En troisième lieu, les menaces de rafles de masse et les tentatives de blâmer les immigrants pour les conditions des «travailleurs citoyens américains» ont également le but de créer une base fascisante sur laquelle Trump peut compter pour un soutien politique et que les entreprises et les employeurs peuvent déployer pour terroriser et contrôler les travailleurs engagés dans des grèves et des manifestations.
L'escalade des attaques brutales de Trump contre les immigrants a coïncidé avec la croissance des grèves plus tôt ce printemps.
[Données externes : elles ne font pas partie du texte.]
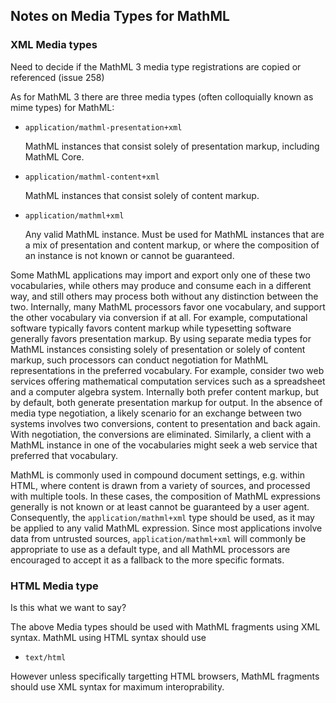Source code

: ## Notes on Media Types for MathML

### XML Media types 

<div class="ednote">

Need to decide if the MathML 3 media type registrations are copied or referenced (issue 258)

</div>


As for MathML 3 there are three media types (often colloquially known as mime types) for MathML:


 * `application/mathml-presentation+xml`
   
    MathML instances that consist solely of presentation markup, including MathML Core.
   

 * `application/mathml-content+xml`
   
    MathML instances that consist solely of content markup.
   

 * `application/mathml+xml`
   
    Any valid MathML instance.  Must be used for MathML instances that are a
    mix of presentation and content markup, or where the composition of an
    instance is not known or cannot be guaranteed.
   
  

Some MathML applications may import and export only one of these two
vocabularies, while others may produce and consume each in a different
way, and still others may process both without any distinction between
the two. Internally, many MathML processors favor one vocabulary, and
support the other vocabulary via conversion if at all. For example,
computational software typically favors content markup while
typesetting software generally favors presentation markup. By using
separate media types for MathML instances consisting solely of
presentation or solely of content markup, such processors can conduct
negotiation for MathML representations in the preferred
vocabulary. For example, consider two web services offering
mathematical computation services such as a spreadsheet and a computer
algebra system. Internally both prefer content markup, but by default,
both generate presentation markup for output. In the absence of media
type negotiation, a likely scenario for an exchange between two
systems involves two conversions, content to presentation and back
again. With negotiation, the conversions are eliminated. Similarly, a
client with a MathML instance in one of the vocabularies might seek a
web service that preferred that vocabulary.

MathML is commonly used in compound document settings, e.g. within
HTML, where content is drawn from a variety of sources, and processed
with multiple tools. In these cases, the composition of MathML
expressions generally is not known or at least cannot be guaranteed by
a user agent. Consequently, the `application/mathml+xml` type should
be used, as it may be applied to any valid MathML expression. Since
most applications involve data from untrusted sources,
`application/mathml+xml` will commonly be appropriate to use as a
default type, and all MathML processors are encouraged to accept it as
a fallback to the more specific formats.


### HTML Media type 

<div class="ednote">

Is this what we want to say?

</div>

The above Media types should be used with MathML fragments using XML syntax.
MathML using HTML syntax should use 

 * `text/html`
 
However unless specifically targetting HTML browsers, MathML fragments
should use XML syntax for maximum interoprability.

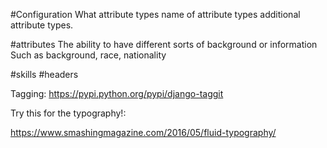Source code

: #Configuration
	What attribute types
	name of attribute types
	additional attribute types.

#attributes
	The ability to have different sorts of background or information
	Such as background, race, nationality
	
	

#skills
	#headers

Tagging: 
https://pypi.python.org/pypi/django-taggit

Try this for the typography!: 

https://www.smashingmagazine.com/2016/05/fluid-typography/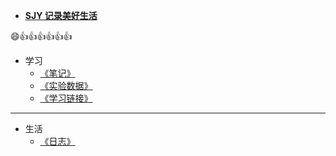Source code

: <!-- docs/_sidebar.md -->
<!-- <link rel="stylesheet" href="//cdn.jsdelivr.net/npm/docsify/themes/dark.css"> -->

*  **[SJY 记录美好生活](/)**

:smile::+1::+1::+1::+1::+1::+1:

* 学习
  * [《笔记》](/notes/)  
  * [《实验数据》](/experiment/)  
  * [《学习链接》](/interlinkage/)

---

* 生活
  * [《日志》](/diary/)
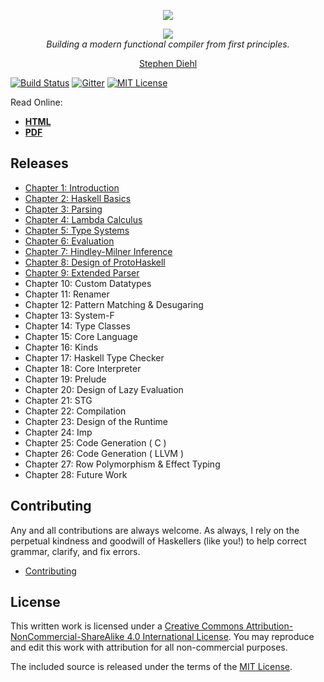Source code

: <p align="center">
  <a href="http://dev.stephendiehl.com/fun/">
    <img src="https://github.com/sdiehl/write-you-a-haskell/raw/master/img/Haskell-Logo.png"/>
  </a>
</p>

<p align="center">
  <a href="http://dev.stephendiehl.com/fun/">
    <img src="https://github.com/sdiehl/write-you-a-haskell/raw/master/img/cover.png"/>
  </a>
  <br/>
  <em>Building a modern functional compiler from first principles.</em>
</p>

<p align="center">
  <a href="https://twitter.com/smdiehl">Stephen Diehl</a>
</p>

[![Build Status](https://travis-ci.org/sdiehl/write-you-a-haskell.svg)](https://travis-ci.org/sdiehl/write-you-a-haskell)
[![Gitter](https://badges.gitter.im/Join%20Chat.svg)](https://gitter.im/sdiehl/write-you-a-haskell?utm_source=badge&utm_medium=badge&utm_campaign=pr-badge&utm_content=body_badge)
[![MIT License](http://img.shields.io/badge/license-mit-blue.svg)](https://github.com/sdiehl/write-you-a-haskell/blob/master/LICENSE)

Read Online:

* [**HTML**](http://dev.stephendiehl.com/fun/)
* [**PDF**](http://dev.stephendiehl.com/fun/WYAH.pdf)

Releases
--------

* [Chapter 1: Introduction](http://dev.stephendiehl.com/fun/000_introduction.html)
* [Chapter 2: Haskell Basics](http://dev.stephendiehl.com/fun/001_basics.html)
* [Chapter 3: Parsing](http://dev.stephendiehl.com/fun/002_parsers.html)
* [Chapter 4: Lambda Calculus](http://dev.stephendiehl.com/fun/003_lambda_calculus.html)
* [Chapter 5: Type Systems](http://dev.stephendiehl.com/fun/004_type_systems.html)
* [Chapter 6: Evaluation](http://dev.stephendiehl.com/fun/005_evaluation.html)
* [Chapter 7: Hindley-Milner Inference](http://dev.stephendiehl.com/fun/006_hindley_milner.html)
* [Chapter 8: Design of ProtoHaskell](http://dev.stephendiehl.com/fun/007_path.html)
* [Chapter 9: Extended Parser](http://dev.stephendiehl.com/fun/008_extended_parser.html)
* Chapter 10: Custom Datatypes
* Chapter 11: Renamer
* Chapter 12: Pattern Matching & Desugaring
* Chapter 13: System-F
* Chapter 14: Type Classes
* Chapter 15: Core Language
* Chapter 16: Kinds
* Chapter 17: Haskell Type Checker
* Chapter 18: Core Interpreter
* Chapter 19: Prelude
* Chapter 20: Design of Lazy Evaluation
* Chapter 21: STG
* Chapter 22: Compilation
* Chapter 23: Design of the Runtime
* Chapter 24: Imp
* Chapter 25: Code Generation ( C )
* Chapter 26: Code Generation ( LLVM )
* Chapter 27: Row Polymorphism & Effect Typing
* Chapter 28: Future Work

Contributing
------------

Any and all contributions are always welcome.  As always, I rely on the
perpetual kindness and goodwill of Haskellers (like you!) to help correct
grammar, clarify, and fix errors.

* [Contributing](http://dev.stephendiehl.com/fun/contributing.html)

License
-------

This written work is licensed under a <a rel="license"
href="http://creativecommons.org/licenses/by-nc-sa/4.0/">Creative Commons
Attribution-NonCommercial-ShareAlike 4.0 International License</a>. You may
reproduce and edit this work with attribution for all non-commercial purposes.

The included source is released under the terms of the [MIT License](http://opensource.org/licenses/MIT).

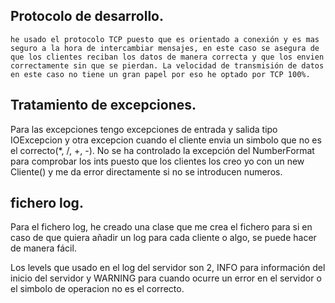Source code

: ## Protocolo de desarrollo.
    he usado el protocolo TCP puesto que es orientado a conexión y es mas seguro a la hora de intercambiar mensajes, en este caso se asegura de que los clientes reciban los datos de manera correcta y que los envien correctamente sin que se pierdan. La velocidad de transmisión de datos en este caso no tiene un gran papel por eso he optado por TCP 100%.

## Tratamiento de excepciones.
Para las excepciones tengo excepciones de entrada y salida tipo IOExcepcion y otra excepcion cuando el cliente envia un simbolo que no es el correcto(*, /, +, -). No se ha controlado la excepción del NumberFormat para comprobar los ints puesto que los clientes los creo yo con un new Cliente() y me da error directamente si no se introducen numeros.
## fichero log.
Para el fichero log, he creado una clase que me crea el fichero para si en caso de que quiera añadir un log para cada cliente o algo, se puede hacer de manera fácil.

Los levels que usado en el log del servidor son 2, INFO para información del inicio del servidor y WARNING para cuando ocurre un error en el servidor o el simbolo de operacion no es el correcto.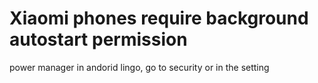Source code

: # Xiaomi phones require background autostart permission
power manager in andorid lingo, go to security or in the setting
C'est au début du mois de mai, alors que les grèves et les protestations se propageaient en Caroline du Nord, en Virginie et au Colorado, que Trump a appliqué sa politique de «tolérance zéro» pour séparer les enfants immigrants de leurs parents et les détenir dans des établissements séparés. Depuis, Trump a bafoué l'ordre du tribunal qui a requis qu'il libère les enfants et fait face à la date limite de jeudi l'obligeant à les réunir avec leurs parents.
Près de 500 parents ont déjà été expulsés, dont beaucoup ne verront probablement plus jamais leurs enfants.
Les syndicats agiront en tant que partenaires volontaires pour aider à militariser les lieux de travail américains. Dans les dernières décennies, le gouvernement a expulsé 5 millions de personnes, dont la plupart étaient des travailleurs et dont beaucoup étaient syndiqués. Les syndicats ont refusé d'appeler à une seule grève importante, mais par contre empoisonnent les travailleurs avec le nationalisme américain en blâmant les travailleurs en Chine et au Mexique pour l'externalisation des entreprises et la baisse des salaires.
Les démocrates n'ont rien dit à propos des rafles en milieu de travail d'immigrés de Trump. Alors même que la Maison-Blanche annonçait mercredi qu'elle avait expulsé plus de 460 parents de familles séparées, les démocrates ont concentré tous leurs efforts sur leur campagne droitière pour condamner Trump comme un traître pour ne pas faire face à la Russie sur le plan militaire. La campagne, loin d'unir les travailleurs contre l'administration Trump, ne vise qu'à promouvoir le nationalisme et le chauvinisme anti-russe.
Les travailleurs doivent rejeter la stratégie bipartite d'attaque sur les droits démocratiques et la position sociale de la classe ouvrière, qui vise à diviser pour mieux régner. En préparation de la lutte contre le gouvernement et les entreprises, l'unité de la classe ouvrière, indépendamment de la citoyenneté ou de l'origine nationale, est une question de vie ou de mort.